Brainware offers a similar system. That company, a couple of years ago, told me that it had to add staff to handle the demand for its scanning and search solution. Among the firm’s largest customers were law firms and, not surprisingly, the Federal government. You can read an interview with a Brainware executive (who is an attorney) in the Search Wizards Speak series.
I learned that Recommind has inked a deal with Daeja Image Systems for its various document processing software components. The idea is to be able to provide an end-to-end solution to law firms, government agencies, and other outfits that need a system that provides access to paper based content and digital content.
Let’s step back.
What this addled goose sees in these recent announcements is that the “new” is little more than a rediscovery that law firms have not yet cracked the back of the paper to digital job and been able to get a search system that provides access to the source material. Sure, there were solutions 20 years ago, but those solutions don’t meet a continuing need. Notice that this problem has been around for a long time, and I don’t think the present crop of solutions will solve the problem fully.
Here’s why:
- Law firms have to deal with a broader range of content than simple paper, Adobe PDF files, and Word files. The email, the attachments, and sheer volume of stuff puts the law firm on the wrong end of a very big time and cost problem. In short, the volume of data to be processed and search expands to fill the available capacity. Once that capacity is reached, the cost of doing more becomes and issue. One reaction is to live with the problems of an existing system. Some firms do a rip and replace. Other firms turn to an outsourcing solution. And other law firms buy another system. In effect, they leave a legacy system in place and just go get a “new” solution. This increases the costs to the law firm, which is a problem as well.

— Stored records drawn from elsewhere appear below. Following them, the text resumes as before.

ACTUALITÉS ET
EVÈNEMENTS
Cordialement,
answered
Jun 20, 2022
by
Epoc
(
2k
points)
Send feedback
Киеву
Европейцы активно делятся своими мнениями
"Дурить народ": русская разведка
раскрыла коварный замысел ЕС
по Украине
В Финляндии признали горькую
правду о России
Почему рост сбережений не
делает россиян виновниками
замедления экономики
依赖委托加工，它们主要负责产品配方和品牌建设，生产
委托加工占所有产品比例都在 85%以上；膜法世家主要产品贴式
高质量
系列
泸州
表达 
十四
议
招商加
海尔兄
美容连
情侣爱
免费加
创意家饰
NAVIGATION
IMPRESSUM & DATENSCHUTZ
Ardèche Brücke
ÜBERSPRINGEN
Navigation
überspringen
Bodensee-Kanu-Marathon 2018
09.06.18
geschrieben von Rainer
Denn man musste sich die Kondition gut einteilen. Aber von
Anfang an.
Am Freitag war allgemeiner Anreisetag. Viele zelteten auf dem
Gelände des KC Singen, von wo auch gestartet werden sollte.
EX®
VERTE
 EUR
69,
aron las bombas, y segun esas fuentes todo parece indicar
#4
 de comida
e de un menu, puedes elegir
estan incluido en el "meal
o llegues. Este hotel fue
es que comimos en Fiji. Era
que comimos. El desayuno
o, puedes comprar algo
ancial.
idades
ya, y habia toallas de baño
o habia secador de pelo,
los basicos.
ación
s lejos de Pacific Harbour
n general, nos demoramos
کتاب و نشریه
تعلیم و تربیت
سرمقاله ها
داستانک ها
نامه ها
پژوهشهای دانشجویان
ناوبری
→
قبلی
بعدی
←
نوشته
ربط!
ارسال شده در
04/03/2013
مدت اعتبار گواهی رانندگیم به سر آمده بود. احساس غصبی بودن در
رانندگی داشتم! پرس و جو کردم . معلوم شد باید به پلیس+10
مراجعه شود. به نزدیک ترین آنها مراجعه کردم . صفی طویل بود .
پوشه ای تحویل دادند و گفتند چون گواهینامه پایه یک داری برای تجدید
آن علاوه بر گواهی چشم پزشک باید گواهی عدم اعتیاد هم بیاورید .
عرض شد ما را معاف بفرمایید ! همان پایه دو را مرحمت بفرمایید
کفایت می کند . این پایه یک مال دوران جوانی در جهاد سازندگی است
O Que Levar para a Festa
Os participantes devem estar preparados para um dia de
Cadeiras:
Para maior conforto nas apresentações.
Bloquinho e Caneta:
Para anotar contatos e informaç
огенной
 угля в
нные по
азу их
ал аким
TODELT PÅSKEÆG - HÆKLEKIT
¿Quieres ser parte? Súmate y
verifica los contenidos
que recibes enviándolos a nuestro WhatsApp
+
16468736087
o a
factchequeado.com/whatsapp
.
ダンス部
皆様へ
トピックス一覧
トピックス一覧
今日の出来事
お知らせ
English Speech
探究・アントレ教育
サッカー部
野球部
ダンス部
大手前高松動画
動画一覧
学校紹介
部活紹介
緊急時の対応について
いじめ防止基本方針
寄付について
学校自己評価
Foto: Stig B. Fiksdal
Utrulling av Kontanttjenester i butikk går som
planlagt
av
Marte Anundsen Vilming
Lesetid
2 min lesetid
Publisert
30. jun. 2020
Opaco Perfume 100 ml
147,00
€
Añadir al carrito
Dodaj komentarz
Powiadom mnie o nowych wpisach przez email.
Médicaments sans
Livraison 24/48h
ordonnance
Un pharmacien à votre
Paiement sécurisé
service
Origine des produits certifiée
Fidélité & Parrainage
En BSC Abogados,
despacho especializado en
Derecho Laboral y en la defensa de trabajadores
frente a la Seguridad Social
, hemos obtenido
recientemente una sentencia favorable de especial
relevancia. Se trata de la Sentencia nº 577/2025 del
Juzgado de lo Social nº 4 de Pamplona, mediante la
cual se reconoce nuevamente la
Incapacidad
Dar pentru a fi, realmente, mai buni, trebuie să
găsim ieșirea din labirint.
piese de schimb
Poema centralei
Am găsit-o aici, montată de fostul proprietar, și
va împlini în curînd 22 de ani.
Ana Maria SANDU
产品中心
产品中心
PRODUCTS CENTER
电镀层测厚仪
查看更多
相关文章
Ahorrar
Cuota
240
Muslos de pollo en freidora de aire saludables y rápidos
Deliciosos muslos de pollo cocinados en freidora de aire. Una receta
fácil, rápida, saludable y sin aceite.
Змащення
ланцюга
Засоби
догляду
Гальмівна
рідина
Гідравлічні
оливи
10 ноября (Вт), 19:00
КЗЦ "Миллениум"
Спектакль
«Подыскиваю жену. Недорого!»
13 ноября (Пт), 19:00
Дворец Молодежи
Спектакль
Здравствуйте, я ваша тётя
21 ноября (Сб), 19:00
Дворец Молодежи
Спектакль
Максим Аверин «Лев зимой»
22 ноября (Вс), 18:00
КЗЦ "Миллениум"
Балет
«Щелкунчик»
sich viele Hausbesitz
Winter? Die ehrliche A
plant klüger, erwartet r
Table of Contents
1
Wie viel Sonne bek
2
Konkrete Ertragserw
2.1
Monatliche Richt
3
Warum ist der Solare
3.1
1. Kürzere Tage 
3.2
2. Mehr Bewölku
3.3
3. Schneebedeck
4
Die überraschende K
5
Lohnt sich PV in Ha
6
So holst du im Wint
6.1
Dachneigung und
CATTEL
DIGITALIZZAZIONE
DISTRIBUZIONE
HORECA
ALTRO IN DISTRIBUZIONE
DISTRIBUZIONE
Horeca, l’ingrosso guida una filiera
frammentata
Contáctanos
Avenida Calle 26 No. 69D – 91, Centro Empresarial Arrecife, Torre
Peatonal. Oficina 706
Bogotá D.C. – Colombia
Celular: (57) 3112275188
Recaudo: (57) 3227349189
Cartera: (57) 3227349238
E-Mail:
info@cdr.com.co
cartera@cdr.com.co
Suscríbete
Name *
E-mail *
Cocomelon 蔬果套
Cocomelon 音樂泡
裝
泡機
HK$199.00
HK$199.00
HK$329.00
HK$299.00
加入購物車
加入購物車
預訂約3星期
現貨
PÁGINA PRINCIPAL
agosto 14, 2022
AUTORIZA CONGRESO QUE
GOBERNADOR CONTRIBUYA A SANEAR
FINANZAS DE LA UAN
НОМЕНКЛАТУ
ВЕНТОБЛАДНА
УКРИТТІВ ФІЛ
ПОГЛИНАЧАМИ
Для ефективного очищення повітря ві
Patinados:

- The availability of content from grassroots or social systems is an issue. Tweets, Facebook pages, and other effluvia of online communications cannot be ignored. Searching for key words in a 140 character tweet is often an exercise in frustration, so the indexing method has to do some serious contextualization. Lawyers don’t like surprises, so the pressure is on to handle social content.
- Lawyers are not too good at technology. If a technical decision goes wrong, the costs to the law firm can be significant. Hence, lawyers from the flashiest firm in Chicago, if teleported to Dickens’ England, most of them could go to work without missing a beat. Change, therefore, is sometimes glacial.
In my view, each of the vendors I have identified can improve information processing and access at any law firm or government agency. But the volume of content and what attorneys want to do with that content keeps changing. At some point, the Excalibur effect kicks in. The cycle begins again.
Is the legal market a new niche? No. Are the vendors delivering new solutions? Maybe. Will these solutions allow the law firm to deal with tomorrow’s content, discovery, and filing challenge? Possibly. What’s the outlook? I think an azure chip consulting firm will write a report profiling the end to end content processing vendors, pronounce the best of breed vertical search solution, and the world will chug along without much significant change.
Is a vertical solution new in search? Nope. Never will be.
Stephen E Arnold, January 13, 2010
Oyez, oyez, I was not paid to write this essay. I herewith report this unpleasant fact to the Department of Justice, an outfit with knowledge of how law, law firms, and eDiscovery vendors innovate.